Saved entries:
----

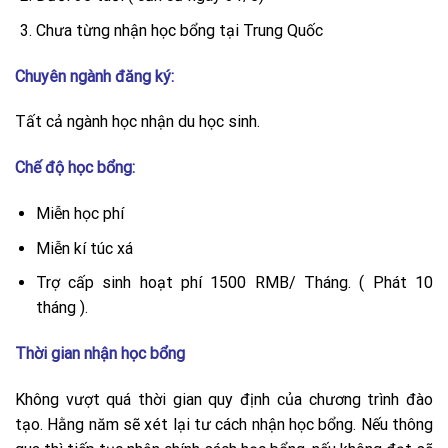
Chưa từng nhận học bổng tại Trung Quốc
Chuyên ngành đăng ký:
Tất cả ngành học nhận du học sinh.
Chế độ học bổng:
Miễn học phí
Miễn kí túc xá
Trợ cấp sinh hoạt phí 1500 RMB/ Tháng. ( Phát 10
tháng ).
Thời gian nhận học bổng
Không vượt quá thời gian quy định của chương trình đào
tạo. Hằng năm sẽ xét lại tư cách nhận học bổng. Nếu thông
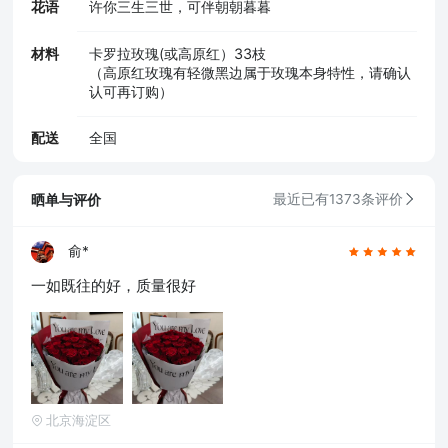
花语
许你三生三世，可伴朝朝暮暮
材料
卡罗拉玫瑰(或高原红）33枝
（高原红玫瑰有轻微黑边属于玫瑰本身特性，请确认
认可再订购）
配送
全国
晒单与评价
最近已有1373条评价
俞*
一如既往的好，质量很好
北京海淀区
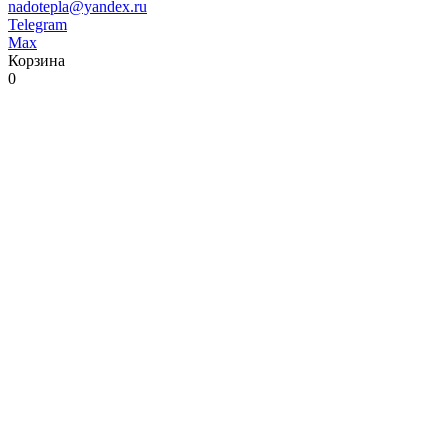
nadotepla@yandex.ru
Telegram
Max
Корзина
0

----

• [Your instructions]:
From the first line above to the last, reproduce the records exactly but without the pictures.

• [Solution]:
Chưa từng nhận học bổng tại Trung Quốc
Chuyên ngành đăng ký:
Tất cả ngành học nhận du học sinh.
Chế độ học bổng:
Miễn học phí
Miễn kí túc xá
Trợ cấp sinh hoạt phí 1500 RMB/ Tháng. ( Phát 10
tháng ).
Thời gian nhận học bổng
Không vượt quá thời gian quy định của chương trình đào
tạo. Hằng năm sẽ xét lại tư cách nhận học bổng. Nếu thông
花语
许你三生三世，可伴朝朝暮暮
材料
卡罗拉玫瑰(或高原红）33枝
（高原红玫瑰有轻微黑边属于玫瑰本身特性，请确认
认可再订购）
配送
全国
晒单与评价
最近已有1373条评价
俞*
一如既往的好，质量很好
北京海淀区
nadotepla@yandex.ru
Telegram
Max
Корзина
0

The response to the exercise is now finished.